Lissabon-Vertrag: Bundesverfassungsgericht moniert Demokratiedefizite
Die Richter monierten ein Demokratiedefizit der Europäischen Union und stoppten den laufenden Prozess zur Ratifizierung des Lissabon-Vertrags, bis die Mitspracherechte von Bundestag und Bundesrat gestärkt werden. Erst nach entsprechenden Gesetzesänderungen darf der Bundespräsident den Vertrag unterschreiben. Zu begrüßen ist auch, dass sich die Karlsruher Richter nicht das Recht haben nehmen lassen, auch künftig zu prüfen, ob EU-Rechtsakte mit dem Grundgesetz vereinbar sind.
Dennoch haben sie ihre eigene Rolle als Hüter der Verfassung leider nicht ernst genug genommen: Den bereits angerichteten Schaden lässt das Gericht in seinem Urteil außen vor. Schon heute verletzen zahlreiche Entscheidungen auf EU-Ebene in der deutschen Verfassung garantierte Grundrechte. So hat der Europäische Gerichtshof – anders als mehrere deutsche Gerichte – eine Tarifbindung bei öffentlichen Bauaufträgen abgelehnt. Und was nützt es, wenn der Bundesgerichtshof eine Vorratsdatenspeicherung durch Telekommunikationsunternehmen verbietet, wenn die EU diese kurz darauf einführt?

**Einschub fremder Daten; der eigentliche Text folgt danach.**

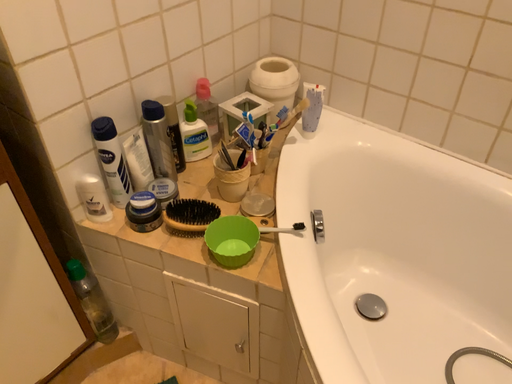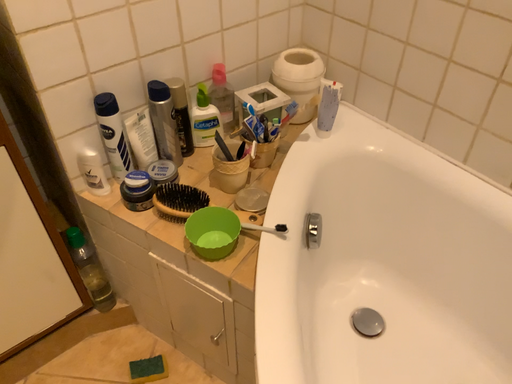
Question: Which way did the camera rotate in the video?

Choices:
 (A) rotated right
 (B) rotated left

Answer: (B)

Doch immerhin, mit dem Urteil aus Karlsruhe steht das Fenster der Möglichkeiten wieder ein Stück offen: Sollte es der großen Koalition nicht gelingen, die Gesetzesänderungen noch vor der Bundestagswahl und dem erneuten Referendum in Irland durchzupeitschen, könnte der europaweite Ratifizierungsprozess wieder ins Stocken geraten. Die Konservativen in Großbritannien jedenfalls haben bereits angekündigt, im Falle eines Regierungswechsels auf der Insel die Ratifizierung zu stoppen und ein Referendum abzuhalten.